* **Exercise prompt**
The reply is a verbatim copy of the listing below with its images dropped.
******
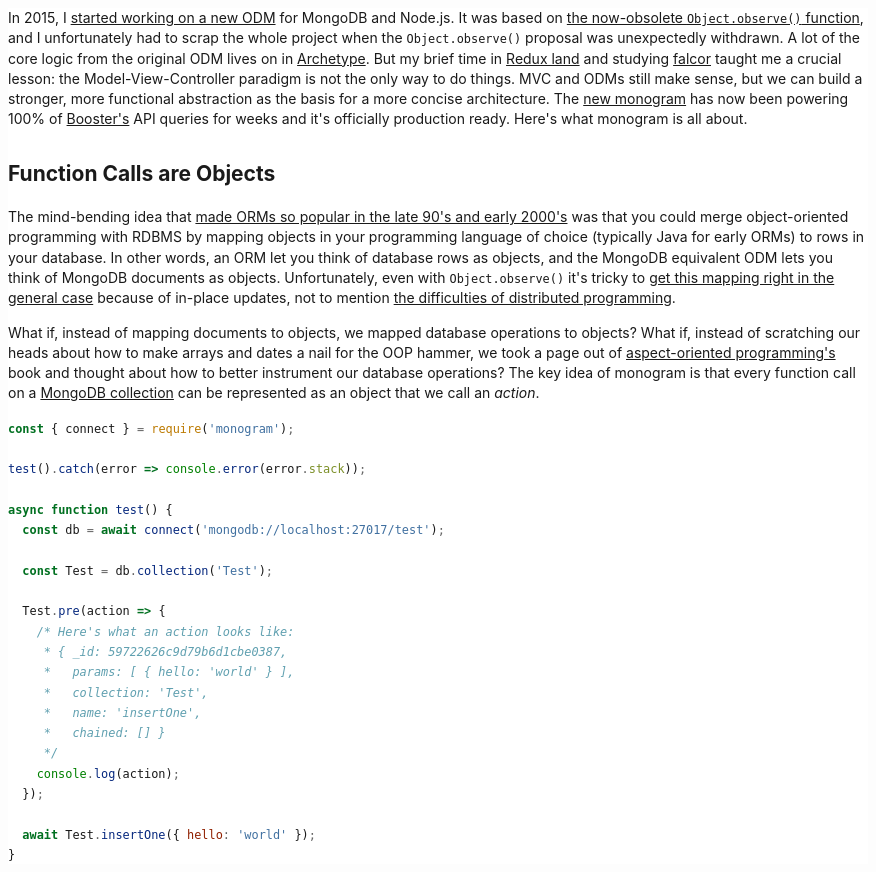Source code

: In 2015, I [started working on a new ODM](https://github.com/vkarpov15/monogram-old/graphs/contributors) for MongoDB and Node.js. It was based on [the now-obsolete `Object.observe()` function](https://developer.mozilla.org/en-US/docs/Web/JavaScript/Reference/Global_Objects/Object/observe), and I unfortunately had to scrap the whole project when the `Object.observe()` proposal was unexpectedly withdrawn. A lot of the core logic from the original ODM lives on in [Archetype](https://www.npmjs.com/package/archetype-js). But my brief time in [Redux land](https://thinkster.io/tutorials/build-a-real-world-react-redux-application) and studying [falcor](https://www.npmjs.com/package/falcor) taught me a crucial lesson: the Model-View-Controller paradigm is not the only way to do things. MVC and ODMs still make sense, but we can build a stronger, more functional abstraction as the basis for a more concise architecture. The [new monogram](https://www.npmjs.com/package/monogram) has now been powering 100% of [Booster's](https://www.trybooster.com/careers) API queries for weeks and it's officially production ready. Here's what monogram is all about.

Function Calls are Objects
--------------------------

The mind-bending idea that [made ORMs so popular in the late 90's and early 2000's](https://maetl.net/talks/rise-and-fall-of-orm) was that you could merge object-oriented programming with RDBMS by mapping objects in your programming language of choice (typically Java for early ORMs) to rows in your database. In other words, an ORM let you think of database rows as objects, and the MongoDB equivalent ODM lets you think of MongoDB documents as objects. Unfortunately, even with `Object.observe()` it's tricky to [get this mapping right in the general case](http://mongoosejs.com/docs/faq.html) because of in-place updates, not to mention [the difficulties of distributed programming](http://aaronheckmann.blogspot.com/2012/06/mongoose-v3-part-1-versioning.html).

What if, instead of mapping documents to objects, we mapped database operations to objects? What if, instead of scratching our heads about how to make arrays and dates a nail for the OOP hammer, we took a page out of [aspect-oriented programming's](https://en.wikipedia.org/wiki/Aspect-oriented_programming) book and thought about how to better instrument our database operations? The key idea of monogram is that every function call on a [MongoDB collection](http://mongodb.github.io/node-mongodb-native/2.2/api/Collection.html) can be represented as an object that we call an _action_.

```javascript
const { connect } = require('monogram');

test().catch(error => console.error(error.stack));

async function test() {
  const db = await connect('mongodb://localhost:27017/test');

  const Test = db.collection('Test');

  Test.pre(action => {
    /* Here's what an action looks like:
     * { _id: 59722626c9d79b6d1cbe0387,
     *   params: [ { hello: 'world' } ],
     *   collection: 'Test',
     *   name: 'insertOne',
     *   chained: [] }
     */
    console.log(action);
  });

  await Test.insertOne({ hello: 'world' });
}
```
******
* **Your solution**
Source code

: In 2015, I [started working on a new ODM](https://github.com/vkarpov15/monogram-old/graphs/contributors) for MongoDB and Node.js. It was based on [the now-obsolete `Object.observe()` function](https://developer.mozilla.org/en-US/docs/Web/JavaScript/Reference/Global_Objects/Object/observe), and I unfortunately had to scrap the whole project when the `Object.observe()` proposal was unexpectedly withdrawn. A lot of the core logic from the original ODM lives on in [Archetype](https://www.npmjs.com/package/archetype-js). But my brief time in [Redux land](https://thinkster.io/tutorials/build-a-real-world-react-redux-application) and studying [falcor](https://www.npmjs.com/package/falcor) taught me a crucial lesson: the Model-View-Controller paradigm is not the only way to do things. MVC and ODMs still make sense, but we can build a stronger, more functional abstraction as the basis for a more concise architecture. The [new monogram](https://www.npmjs.com/package/monogram) has now been powering 100% of [Booster's](https://www.trybooster.com/careers) API queries for weeks and it's officially production ready. Here's what monogram is all about.

Function Calls are Objects
--------------------------

The mind-bending idea that [made ORMs so popular in the late 90's and early 2000's](https://maetl.net/talks/rise-and-fall-of-orm) was that you could merge object-oriented programming with RDBMS by mapping objects in your programming language of choice (typically Java for early ORMs) to rows in your database. In other words, an ORM let you think of database rows as objects, and the MongoDB equivalent ODM lets you think of MongoDB documents as objects. Unfortunately, even with `Object.observe()` it's tricky to [get this mapping right in the general case](http://mongoosejs.com/docs/faq.html) because of in-place updates, not to mention [the difficulties of distributed programming](http://aaronheckmann.blogspot.com/2012/06/mongoose-v3-part-1-versioning.html).

What if, instead of mapping documents to objects, we mapped database operations to objects? What if, instead of scratching our heads about how to make arrays and dates a nail for the OOP hammer, we took a page out of [aspect-oriented programming's](https://en.wikipedia.org/wiki/Aspect-oriented_programming) book and thought about how to better instrument our database operations? The key idea of monogram is that every function call on a [MongoDB collection](http://mongodb.github.io/node-mongodb-native/2.2/api/Collection.html) can be represented as an object that we call an _action_.

```javascript
const { connect } = require('monogram');

test().catch(error => console.error(error.stack));

async function test() {
  const db = await connect('mongodb://localhost:27017/test');

  const Test = db.collection('Test');

  Test.pre(action => {
    /* Here's what an action looks like:
     * { _id: 59722626c9d79b6d1cbe0387,
     *   params: [ { hello: 'world' } ],
     *   collection: 'Test',
     *   name: 'insertOne',
     *   chained: [] }
     */
    console.log(action);
  });

  await Test.insertOne({ hello: 'world' });
}
```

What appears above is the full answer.